I like to add a comment and a password to my key. The password might add an extra step when logging in, but if the key is unprotected and it gets leaked is the password that will protect your keys.

Let's breakdown the options used in our command :

-b bits of the key.

-t type of the key.

-C A comment is useful when using a key manager.

-N Defines the password. It is recommended to clear your history after the command with the command history -c.

The keys will be generated by default in the following folder :

/home/user/.ssh/id_rsa - for the private key.
/home/user/.ssh/id_rsa.pub - for the public key.

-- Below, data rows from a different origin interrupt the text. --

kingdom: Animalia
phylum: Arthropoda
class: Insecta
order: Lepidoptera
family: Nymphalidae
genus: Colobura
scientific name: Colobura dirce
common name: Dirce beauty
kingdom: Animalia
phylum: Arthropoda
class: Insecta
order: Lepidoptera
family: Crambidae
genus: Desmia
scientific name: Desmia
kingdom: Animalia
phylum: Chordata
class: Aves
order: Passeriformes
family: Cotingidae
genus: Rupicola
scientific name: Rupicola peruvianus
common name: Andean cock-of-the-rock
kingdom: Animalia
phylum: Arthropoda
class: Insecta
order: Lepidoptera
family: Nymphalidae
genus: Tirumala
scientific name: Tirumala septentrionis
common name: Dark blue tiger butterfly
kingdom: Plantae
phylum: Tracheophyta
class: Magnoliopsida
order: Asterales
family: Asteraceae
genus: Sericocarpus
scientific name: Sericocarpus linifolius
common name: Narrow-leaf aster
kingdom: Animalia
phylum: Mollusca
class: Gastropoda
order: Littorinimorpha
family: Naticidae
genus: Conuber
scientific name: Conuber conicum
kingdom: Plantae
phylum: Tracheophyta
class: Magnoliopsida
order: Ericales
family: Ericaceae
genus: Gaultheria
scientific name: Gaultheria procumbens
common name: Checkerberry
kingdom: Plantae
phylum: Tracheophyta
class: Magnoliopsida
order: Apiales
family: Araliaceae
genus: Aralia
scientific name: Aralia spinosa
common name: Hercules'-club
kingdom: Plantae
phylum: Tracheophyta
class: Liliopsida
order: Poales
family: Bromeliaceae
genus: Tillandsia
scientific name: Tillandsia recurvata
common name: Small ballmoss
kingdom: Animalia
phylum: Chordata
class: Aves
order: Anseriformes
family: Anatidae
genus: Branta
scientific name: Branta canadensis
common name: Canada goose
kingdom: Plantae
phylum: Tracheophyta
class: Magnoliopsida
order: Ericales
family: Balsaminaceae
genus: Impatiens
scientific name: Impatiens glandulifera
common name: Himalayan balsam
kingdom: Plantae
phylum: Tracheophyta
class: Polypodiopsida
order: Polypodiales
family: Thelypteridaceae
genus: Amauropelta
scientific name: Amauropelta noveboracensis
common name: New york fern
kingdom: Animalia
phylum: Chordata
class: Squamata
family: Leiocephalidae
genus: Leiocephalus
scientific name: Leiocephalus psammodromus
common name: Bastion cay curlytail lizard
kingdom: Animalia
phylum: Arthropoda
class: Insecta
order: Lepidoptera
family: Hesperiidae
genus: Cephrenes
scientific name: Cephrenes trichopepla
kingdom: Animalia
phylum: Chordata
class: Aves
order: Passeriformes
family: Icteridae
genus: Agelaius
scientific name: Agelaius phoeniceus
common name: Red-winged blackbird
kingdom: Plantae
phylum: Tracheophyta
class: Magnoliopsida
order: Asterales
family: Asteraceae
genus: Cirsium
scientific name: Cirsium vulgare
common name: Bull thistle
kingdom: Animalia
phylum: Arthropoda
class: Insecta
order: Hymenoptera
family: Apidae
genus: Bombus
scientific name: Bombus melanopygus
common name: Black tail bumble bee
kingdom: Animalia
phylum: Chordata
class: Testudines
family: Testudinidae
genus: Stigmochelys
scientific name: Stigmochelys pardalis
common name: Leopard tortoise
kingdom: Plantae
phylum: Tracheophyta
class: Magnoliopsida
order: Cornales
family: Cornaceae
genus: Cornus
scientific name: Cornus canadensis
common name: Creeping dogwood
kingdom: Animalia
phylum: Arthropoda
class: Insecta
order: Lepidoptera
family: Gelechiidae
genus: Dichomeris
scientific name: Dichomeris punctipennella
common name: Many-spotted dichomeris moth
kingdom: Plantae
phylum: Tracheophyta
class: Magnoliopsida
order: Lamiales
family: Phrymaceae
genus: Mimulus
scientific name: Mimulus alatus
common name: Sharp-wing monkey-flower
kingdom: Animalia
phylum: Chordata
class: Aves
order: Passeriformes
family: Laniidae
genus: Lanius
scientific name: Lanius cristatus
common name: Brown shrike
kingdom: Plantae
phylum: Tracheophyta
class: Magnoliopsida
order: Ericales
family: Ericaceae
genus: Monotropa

Step 02 - Configure the SSH Service

Edit your configuration file as follows :

Port 22
...
PermitRootLogin prohibit-password
StrictMode yes
MaxAuthTries 6
...
PubkeyAuthentication yes
AuthorizedKeysFile      .ssh/authorized_keys .ssh/authorized_keys2
...
PaswordAuthentication no
PermitEmptyPasswords no
/etc/ssh/sshd_config

Step 03 - Allow the Keys

We need to allow the login of our recently created pair of keys :

tiago@desktop:~/.ssh$ touch authorized_keys
tiago@desktop:~/.ssh$ chmod 0600 authorized_keys
tiago@desktop:~/.ssh$ cat id_rsa >> authorized_keys
/home/user/.ssh/

Restart the SSH service.

tiago@desktop:/$ sudo service ssh restart

We are now able to SSH into our servers with the recently created keys and no other form of login is allowed.